(Task to complete): Would you reproduce, word for word, only the lines running from the top of the data through the line containing "left wrist: (162, 379)", and none of the pictures?

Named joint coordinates
▬▬▬▬▬▬▬▬▬▬

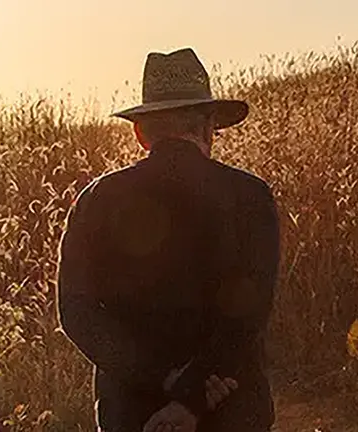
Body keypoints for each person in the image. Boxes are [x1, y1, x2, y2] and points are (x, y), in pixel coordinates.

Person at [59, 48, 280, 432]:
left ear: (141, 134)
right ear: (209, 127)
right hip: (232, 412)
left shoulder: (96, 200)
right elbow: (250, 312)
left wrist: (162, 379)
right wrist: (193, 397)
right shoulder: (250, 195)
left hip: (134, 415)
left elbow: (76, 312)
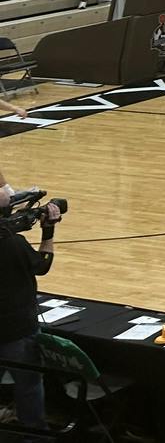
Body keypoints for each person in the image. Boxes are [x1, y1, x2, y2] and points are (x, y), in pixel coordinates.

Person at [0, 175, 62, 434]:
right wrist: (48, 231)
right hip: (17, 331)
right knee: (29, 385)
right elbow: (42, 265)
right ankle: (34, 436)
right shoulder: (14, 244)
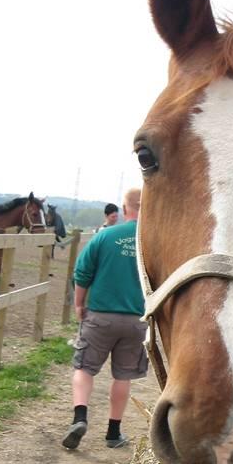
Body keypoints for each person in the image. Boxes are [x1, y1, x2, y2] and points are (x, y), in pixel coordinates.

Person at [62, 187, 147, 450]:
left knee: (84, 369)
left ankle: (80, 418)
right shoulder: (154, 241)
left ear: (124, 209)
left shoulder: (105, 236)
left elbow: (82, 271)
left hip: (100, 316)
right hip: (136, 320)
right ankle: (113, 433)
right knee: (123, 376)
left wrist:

▬▬▬▬▬▬▬▬▬▬

(Answer section):
Body keypoints for each person in the image. Boxes are [x1, y1, x2, y2] and points are (x, y), in pixel coordinates.

Person at [59, 48, 280, 432]:
left ear: (141, 134)
right ear: (209, 127)
right hip: (232, 412)
left shoulder: (96, 200)
right elbow: (250, 312)
left wrist: (162, 379)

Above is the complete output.